1) Can we show that Democrats are hypocrites? Say one thing and do another? If so, then people in glass houses should not throw stones and no one should listen to the Democrats.

2) Can we show that Democrats do the same as us? Then our Republican Strategy is “What about-ism?”  “Why didn’t Democrats do this to their people? If they didn’t, then this is just political theater.”

3) “We will just deny, deny, deny that Republicans did this and that Democrats cheated and made this up.”

Those are the three approaches the Republicans use and they are very good at it.  It gins up their base and undermines any argument that Democrats believe in equality for Republicans.

The Democrats’ strategy is:

1) The Appalled Offense: make it sound worse than it really was and express a sense of how appalled everyone is.

2) Craft a long litany of Republican behaviors to show this has been going on a long time and nobody held Republicans accountable until now.

3) Craft a story of approaching doom if nothing is done to curb the Republican problem in front of everyone’s nose.

The Dems are just as good by getting their base to shake their heads and cluck their tongue about Republican behavior that will never, ever be held accountable.

Did you see anything that I missed?

Applying the same standards

Tongue-in-cheek:

If people have the ability to simply declare the gender they identify with, shouldn’t that same standard of self-declaration be applied to former Presidents?

If Donald Trump identifies himself as having won the election, shouldn’t the Democrats label him as such? In this way, the impeachment AND the trial are required by the Constitution and, if convicted, Trump can be removed from office by ordinary means.

If Trump is not convicted, then the Republican Party has to tell him the truth that he really isn’t President anymore.

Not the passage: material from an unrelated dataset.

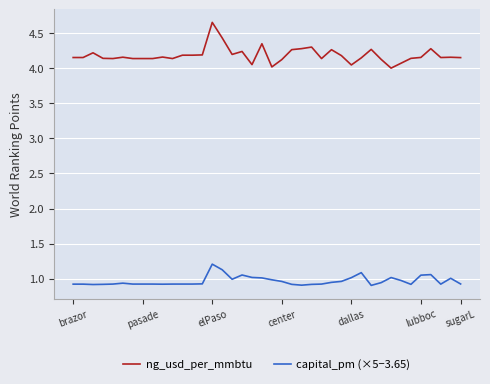

Which series has the largest range (max minus min)?

ng_usd_per_mmbtu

This is a very appealing idea.

What now?

Now that everyone has had their thirty-days of emotional response to:

(Choose one or more)

a) police brutality

b) the Confederacy that was defeated 150 years ago

c) slavery that was legal and existed in America from 1492 until Juneteenth 1865

d) the lack of government tools to deal with public mental health

e) wearing face masks

f) monument and property destruction

f) all of the above

..perhaps we can go back to being adults again. Hopefully, better adults this time around.

Politicians and social leaders took up the causes of protesters AND tolerated the protest misbehaviors for the most part. While plenty of people decried the violence, the protesters who respected the laws (and the traditional American convention of social protest) were not tarred and feathered with the Anarchists.

Even the rantings of the President of the United States to gin up an authoritarian response were ignored by local politicians. Thank God.

So here we are cleaning up the destruction of property, the leavings of human garbage, the bruising of community relationships, and the re-examination of law-and-order in our political infrastructure.

What happens next?

Will we change our meme as a nation?

Will the restraint demonstrated by local authorities continue?

Will battle lines be re-drawn?

Will we finally defeat our past?

One image, many interpretations

The President sees the looting and mob actions.

The Media see the abuse of the innocent by the Authorities.

The Democrats see the outcome of rich versus poor politics.

The Republicans see the outcome of poor choices made by individuals.

The Communists see an opportunity to de-stabilize Americans from their government.

The Fascists see an opportunity to demonstrate the Force of Law.

The Antifa see an opportunity to rebel against Authority.

Law Enforcement sees civil disobedience.

The emotionally sensitive see the pain of others.

The emotionally insensitive see the weakness of others.

And what about you? What do you see?